[[ SOURCE INFORMATION open ]]
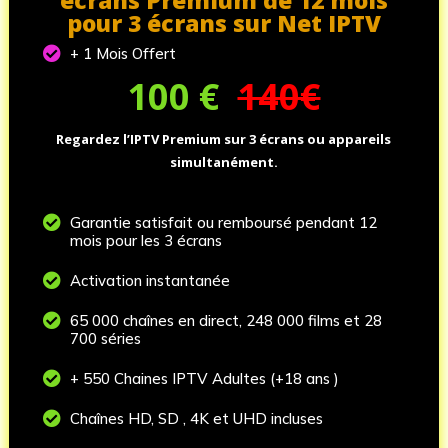
écrans Premium de 12 mois
pour 3 écrans sur Net IPTV

+ 1 Mois Offert
100
€
140€
Regardez l’IPTV Premium sur 3 écrans ou appareils
simultanément.

Garantie satisfait ou remboursé pendant 12
mois pour les 3 écrans

Activation instantanée

65 000 chaînes en direct, 248 000 films et 28
700 séries

+ 550 Chaines IPTV Adultes (+18 ans )

Chaînes HD, SD , 4K et UHD incluses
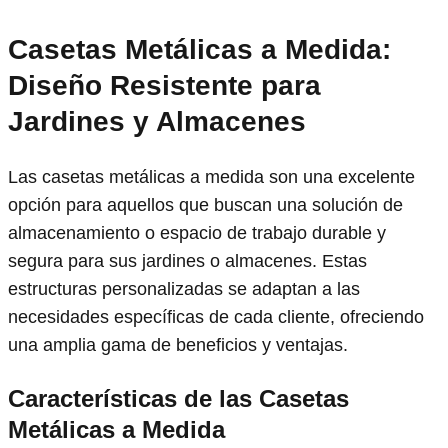
Casetas Metálicas a Medida:
Diseño Resistente para
Jardines y Almacenes
Las casetas metálicas a medida son una excelente
opción para aquellos que buscan una solución de
almacenamiento o espacio de trabajo durable y
segura para sus jardines o almacenes. Estas
estructuras personalizadas se adaptan a las
necesidades específicas de cada cliente, ofreciendo
una amplia gama de beneficios y ventajas.
Características de las Casetas
Metálicas a Medida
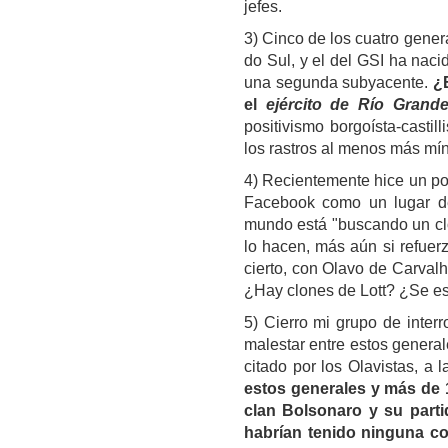
jefes.
3) Cinco de los cuatro gene
do Sul, y el del GSI ha nac
una segunda subyacente.
¿E
el
ejército de Río Grand
positivismo borgoísta-castil
los rastros al menos más mí
4) Recientemente hice un po
Facebook como un lugar de
mundo está "buscando un clon
lo hacen, más aún si refuer
cierto, con Olavo de Carvalh
¿Hay clones de Lott? ¿Se es
5) Cierro mi grupo de inter
malestar entre estos general
citado por los Olavistas, a
estos generales y más de 1
clan Bolsonaro y su partid
habrían tenido ninguna c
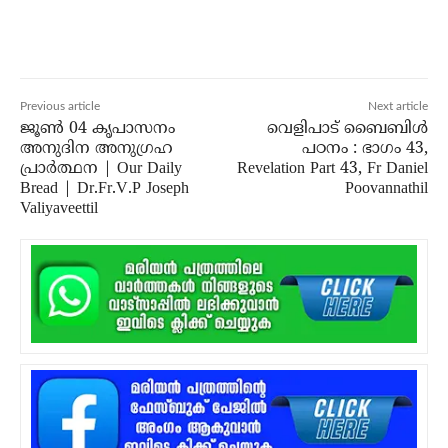
Previous article
Next article
ജൂൺ 04 കൃപാസനം
വെളിപാട് ബൈബിൾ
അനുദിന അനുഗ്രഹ
പഠനം : ഭാഗം 43,
പ്രാർത്ഥന | Our Daily
Revelation Part 43, Fr Daniel
Bread | Dr.Fr.V.P Joseph
Poovannathil
Valiyaveettil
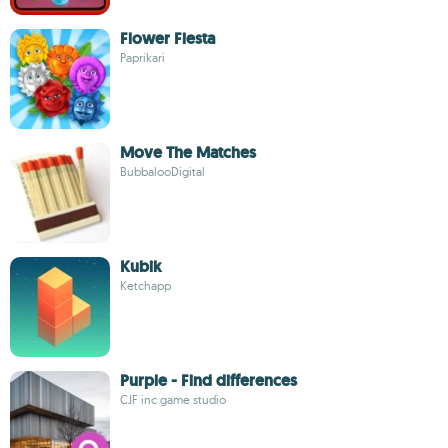
Flower Fiesta
Paprikari
Move The Matches
BubbalooDigital
Kubik
Ketchapp
Purple - Find differences
CJF inc game studio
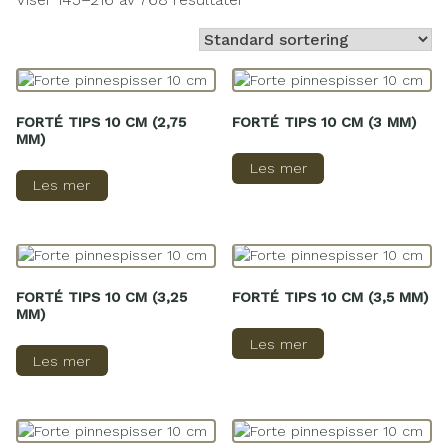
FORTÉ TIPS 10 CM (2,75
FORTÉ TIPS 10 CM (3 MM)
MM)
Les mer
Les mer
FORTÉ TIPS 10 CM (3,25
FORTÉ TIPS 10 CM (3,5 MM)
MM)
Les mer
Les mer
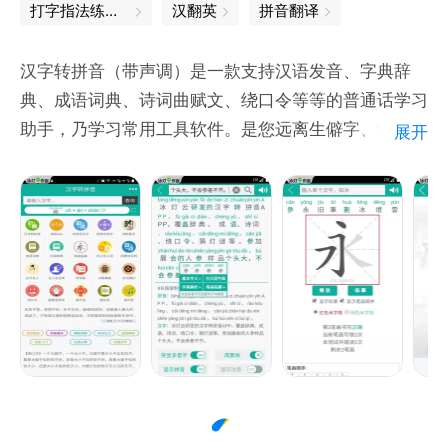
打字指法练习软件
汉翻英
拼音翻译
汉字转拼音（带声调）是一款支持汉语发音、字典辞
典、成语词典、诗词曲赋文、绕口令等等的普通话学习
助手，乃学习常用工具软件。是您远离生僻字、学好一
展开
口标准普通话的好帮手，汉字笔画顺序动画分解，字帖
描红练习书写。
1、汉字转拼音（汉字转注音）：支持字、词、句带声
调的全拼或注音符号发声，拼音字母表，aoe基础朗
读，声母韵母音节组合朗读；
2、汉字笔画：支持动画演示，字帖描红练习临摹书
写；
3、拼音查汉字(同音字)：输入拼音即可查找对应的汉
字，支持全部拼音组合检索，支持拼音加声调查询
（如：bing1）；
4、多音字查询：录入4000多多音字，不同发音词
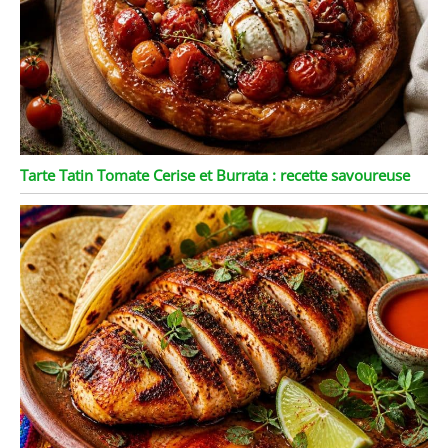
Tarte Tatin Tomate Cerise et Burrata : recette savoureuse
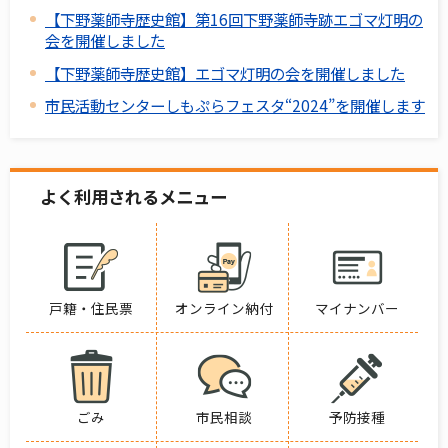
【下野薬師寺歴史館】第16回下野薬師寺跡エゴマ灯明の
会を開催しました
【下野薬師寺歴史館】エゴマ灯明の会を開催しました
市民活動センターしもぷらフェスタ“2024”を開催します
よく利用されるメニュー
戸籍・住民票
オンライン納付
マイナンバー
ごみ
市民相談
予防接種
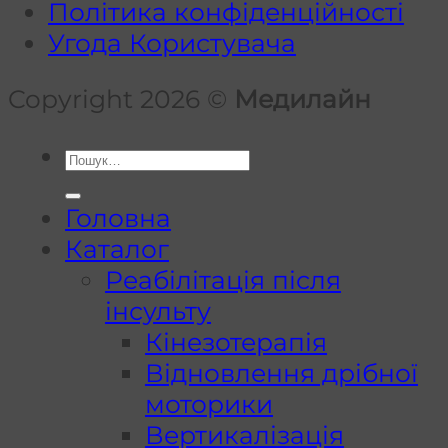
Політика конфіденційності
Угода Користувача
Copyright 2026 ©
Медилайн
Шукати:
Головна
Каталог
Реабілітація після
інсульту
Кінезотерапія
Відновлення дрібної
моторики
Вертикалізація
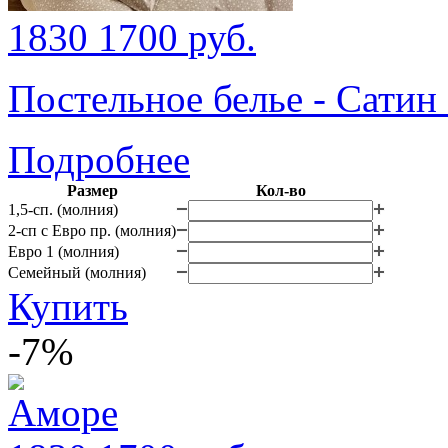
1830
1700
руб.
Постельное белье - Сатин
Подробнее
Размер
Кол-во
1,5-сп. (молния)
2-сп с Евро пр. (молния)
Евро 1 (молния)
Семейный (молния)
Купить
-7%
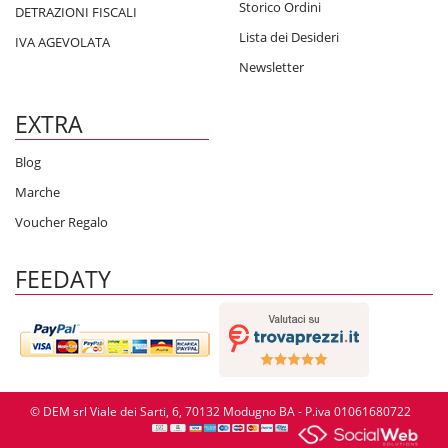
Storico Ordini
DETRAZIONI FISCALI
Lista dei Desideri
IVA AGEVOLATA
Newsletter
EXTRA
Blog
Marche
Voucher Regalo
FEEDATY
© DEM srl Viale dei Sarti, 6, 70132 Modugno BA - P.iva 01061680722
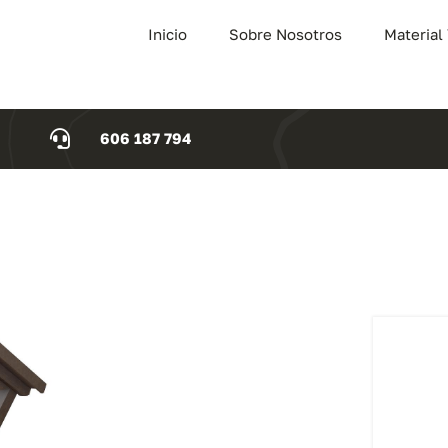
Inicio
Sobre Nosotros
Material
606 187 794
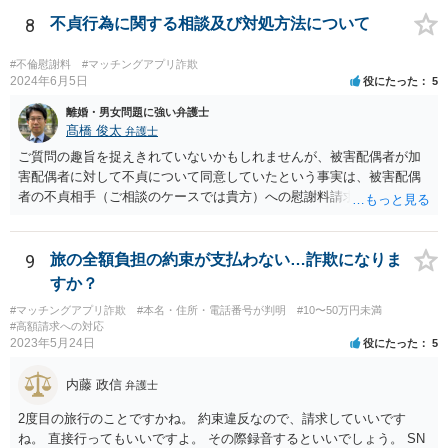
8
不貞行為に関する相談及び対処方法について
#不倫慰謝料
#マッチングアプリ詐欺
2024年6月5日
役にたった
5
離婚・男女問題に強い弁護士
髙橋 俊太
弁護士
ご質問の趣旨を捉えきれていないかもしれませんが、被害配偶者が加
害配偶者に対して不貞について同意していたという事実は、被害配偶
者の不貞相手（ご相談のケースでは貴方）への慰謝料請求に対する反
論となり得ます。
9
旅の全額負担の約束が支払わない…詐欺になりま
すか？
#マッチングアプリ詐欺
#本名・住所・電話番号が判明
#10〜50万円未満
#高額請求への対応
2023年5月24日
役にたった
5
内藤 政信
弁護士
2度目の旅行のことですかね。 約束違反なので、請求していいです
ね。 直接行ってもいいですよ。 その際録音するといいでしょう。 SN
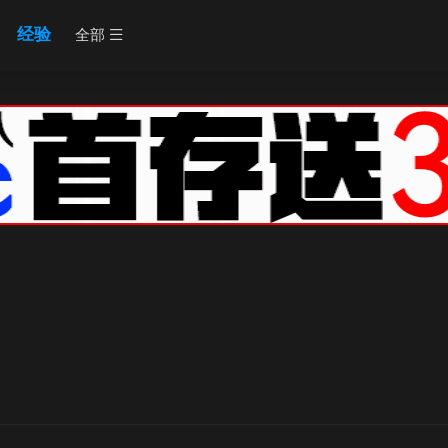
经验
全部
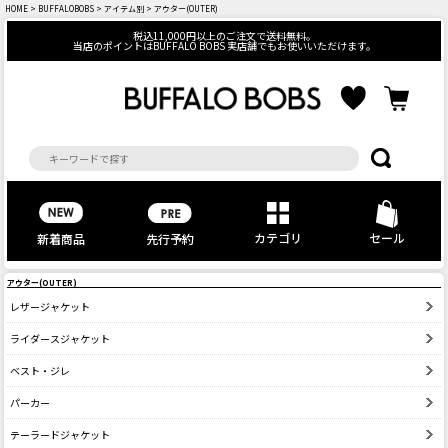
HOME
>
BUFFALOBOBS
>
アイテム別
> アウター(OUTER)
税込11,000円以上のご注文で送料無料。
当店のポイントはBUFFALO BOBS 実店舗でもお使いいただけます。
カテゴリ
セール
先行予約
新着商品
アウター(OUTER)
レザージャケット
ライダースジャケット
ベスト・ジレ
パーカー
テーラードジャケット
[[ SOURCE INFORMATION closed ]]
▶ WHAT YOU WILL DO
Leaving out any images, restate every record word for word.

▶ SOLUTION
écrans Premium de 12 mois
pour 3 écrans sur Net IPTV

+ 1 Mois Offert
100
€
140€
Regardez l’IPTV Premium sur 3 écrans ou appareils
simultanément.

Garantie satisfait ou remboursé pendant 12
mois pour les 3 écrans

Activation instantanée

65 000 chaînes en direct, 248 000 films et 28
700 séries

+ 550 Chaines IPTV Adultes (+18 ans )

Chaînes HD, SD , 4K et UHD incluses
Casetas Metálicas a Medida:
Diseño Resistente para
Jardines y Almacenes
Las casetas metálicas a medida son una excelente
opción para aquellos que buscan una solución de
almacenamiento o espacio de trabajo durable y
segura para sus jardines o almacenes. Estas
estructuras personalizadas se adaptan a las
necesidades específicas de cada cliente, ofreciendo
una amplia gama de beneficios y ventajas.
Características de las Casetas
Metálicas a Medida
jefes.
3) Cinco de los cuatro gene
do Sul, y el del GSI ha nac
una segunda subyacente.
¿E
el
ejército de Río Grand
positivismo borgoísta-castil
los rastros al menos más mí
4) Recientemente hice un po
Facebook como un lugar de
mundo está "buscando un clon
lo hacen, más aún si refuer
cierto, con Olavo de Carvalh
¿Hay clones de Lott? ¿Se es
5) Cierro mi grupo de inter
malestar entre estos general
citado por los Olavistas, a
estos generales y más de 1
clan Bolsonaro y su partid
habrían tenido ninguna c
Previous article
Next article
ജൂൺ 04 കൃപാസനം
വെളിപാട് ബൈബിൾ
അനുദിന അനുഗ്രഹ
പഠനം : ഭാഗം 43,
പ്രാർത്ഥന | Our Daily
Revelation Part 43, Fr Daniel
Bread | Dr.Fr.V.P Joseph
Poovannathil
Valiyaveettil
Flower Fiesta
Paprikari
Move The Matches
BubbalooDigital
Kubik
Ketchapp
Purple - Find differences
CJF inc game studio
FORTÉ TIPS 10 CM (2,75
FORTÉ TIPS 10 CM (3 MM)
MM)
Les mer
Les mer
FORTÉ TIPS 10 CM (3,25
FORTÉ TIPS 10 CM (3,5 MM)
MM)
Les mer
Les mer
打字指法练习软件
汉翻英
拼音翻译
汉字转拼音（带声调）是一款支持汉语发音、字典辞
典、成语词典、诗词曲赋文、绕口令等等的普通话学习
助手，乃学习常用工具软件。是您远离生僻字、学好一
展开
口标准普通话的好帮手，汉字笔画顺序动画分解，字帖
描红练习书写。
1、汉字转拼音（汉字转注音）：支持字、词、句带声
调的全拼或注音符号发声，拼音字母表，aoe基础朗
读，声母韵母音节组合朗读；
2、汉字笔画：支持动画演示，字帖描红练习临摹书
写；
3、拼音查汉字(同音字)：输入拼音即可查找对应的汉
字，支持全部拼音组合检索，支持拼音加声调查询
（如：bing1）；
4、多音字查询：录入4000多多音字，不同发音词
Tarte Tatin Tomate Cerise et Burrata : recette savoureuse
【下野薬師寺歴史館】第16回下野薬師寺跡エゴマ灯明の
会を開催しました
【下野薬師寺歴史館】エゴマ灯明の会を開催しました
市民活動センターしもぷらフェスタ“2024”を開催します
よく利用されるメニュー
戸籍・住民票
オンライン納付
マイナンバー
ごみ
市民相談
予防接種
Політика конфіденційності
Угода Користувача
Copyright 2026 ©
Медилайн
Шукати:
Головна
Каталог
Реабілітація після
інсульту
Кінезотерапія
Відновлення дрібної
моторики
Вертикалізація
1830
1700
руб.
Постельное белье - Сатин
Подробнее
Размер
Кол-во
1,5-сп. (молния)
2-сп с Евро пр. (молния)
Евро 1 (молния)
Семейный (молния)
Купить
-7%
Storico Ordini
DETRAZIONI FISCALI
Lista dei Desideri
IVA AGEVOLATA
Newsletter
EXTRA
Blog
Marche
Voucher Regalo
FEEDATY
© DEM srl Viale dei Sarti, 6, 70132 Modugno BA - P.iva 01061680722
Inicio
Sobre Nosotros
Material
606 187 794
8
不貞行為に関する相談及び対処方法について
#不倫慰謝料
#マッチングアプリ詐欺
2024年6月5日
役にたった
5
離婚・男女問題に強い弁護士
髙橋 俊太
弁護士
ご質問の趣旨を捉えきれていないかもしれませんが、被害配偶者が加
害配偶者に対して不貞について同意していたという事実は、被害配偶
者の不貞相手（ご相談のケースでは貴方）への慰謝料請求に対する反
論となり得ます。
9
旅の全額負担の約束が支払わない…詐欺になりま
すか？
#マッチングアプリ詐欺
#本名・住所・電話番号が判明
#10〜50万円未満
#高額請求への対応
2023年5月24日
役にたった
5
内藤 政信
弁護士
2度目の旅行のことですかね。 約束違反なので、請求していいです
ね。 直接行ってもいいですよ。 その際録音するといいでしょう。 SN
经验
全部
HOME
>
BUFFALOBOBS
>
アイテム別
> アウター(OUTER)
税込11,000円以上のご注文で送料無料。
当店のポイントはBUFFALO BOBS 実店舗でもお使いいただけます。
カテゴリ
セール
先行予約
新着商品
アウター(OUTER)
レザージャケット
ライダースジャケット
ベスト・ジレ
パーカー
テーラードジャケット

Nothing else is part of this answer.